Why the app uses a compact display

The compact word card is a compromise between density and readability. A user should be able to read the chapter or verse without every word becoming a paragraph. For that reason, morphology is abbreviated in the card, while the popup expands it. Strong's or analogous lexical identifiers are visible quickly, while definitions and broader lexical notes are shown on demand. This design is especially important on mobile screens where space is limited.

Language-specific pronunciation rules

Pronunciation rules are not shared blindly across languages. Hebrew stress and vowel signs require one set of decisions. Greek pronunciation uses a documented Erasmian-style model with explicit choices for letters and diphthongs. Syriac may require eastern and western variants. Maqor should keep those rule sets separate because a single generic transliteration system would erase meaningful differences between the languages.

How generated data is treated

Generated data is useful, but it must be identified as generated. IPA, compact morphology codes, normalized lemma displays, and translation alignments can all involve project logic. If a generated field is wrong, the correction may not require changing the source text. It may require changing the transformation rule. This distinction helps keep source data stable while improving the interface over time.

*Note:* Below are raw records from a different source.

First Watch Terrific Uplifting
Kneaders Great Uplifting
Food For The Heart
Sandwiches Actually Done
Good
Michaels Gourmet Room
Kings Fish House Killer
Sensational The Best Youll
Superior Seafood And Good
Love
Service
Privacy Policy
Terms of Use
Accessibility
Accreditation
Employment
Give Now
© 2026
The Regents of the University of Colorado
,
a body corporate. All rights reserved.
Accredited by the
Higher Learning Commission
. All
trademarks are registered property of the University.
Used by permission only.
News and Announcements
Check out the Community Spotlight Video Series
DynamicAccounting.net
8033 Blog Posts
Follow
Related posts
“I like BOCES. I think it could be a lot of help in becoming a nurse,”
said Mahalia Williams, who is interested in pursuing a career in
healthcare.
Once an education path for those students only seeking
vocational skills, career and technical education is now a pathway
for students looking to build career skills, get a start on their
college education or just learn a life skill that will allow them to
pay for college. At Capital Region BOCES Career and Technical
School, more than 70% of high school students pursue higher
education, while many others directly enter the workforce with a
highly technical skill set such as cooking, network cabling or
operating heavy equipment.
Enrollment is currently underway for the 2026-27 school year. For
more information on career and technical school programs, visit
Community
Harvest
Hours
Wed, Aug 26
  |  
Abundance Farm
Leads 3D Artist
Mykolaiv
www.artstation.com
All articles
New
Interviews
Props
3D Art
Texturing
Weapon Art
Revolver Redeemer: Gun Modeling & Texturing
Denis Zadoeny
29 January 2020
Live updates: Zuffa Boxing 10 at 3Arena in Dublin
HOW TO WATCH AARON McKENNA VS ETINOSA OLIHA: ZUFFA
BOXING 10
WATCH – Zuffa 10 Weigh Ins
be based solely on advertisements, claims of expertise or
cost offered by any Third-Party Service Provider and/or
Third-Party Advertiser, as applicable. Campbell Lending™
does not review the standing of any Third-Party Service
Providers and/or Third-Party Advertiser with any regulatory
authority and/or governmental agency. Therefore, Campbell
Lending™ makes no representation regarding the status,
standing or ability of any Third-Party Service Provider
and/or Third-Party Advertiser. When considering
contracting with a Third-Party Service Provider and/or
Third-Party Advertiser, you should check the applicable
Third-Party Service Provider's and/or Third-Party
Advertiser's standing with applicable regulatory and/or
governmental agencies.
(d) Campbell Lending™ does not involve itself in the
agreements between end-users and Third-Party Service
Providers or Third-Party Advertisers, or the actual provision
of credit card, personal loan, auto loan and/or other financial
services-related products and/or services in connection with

How this supports future interpretation discussion

The future forum-style layer depends on this methodology. If users are going to debate interpretations, they need stable references to the underlying data. A discussion about a verb form should be able to point to the surface token, morphology, lemma, source, and translation support. Without that structure, the conversation becomes detached from the text. Maqor's methodology is therefore not only technical; it prepares the ground for accountable discussion.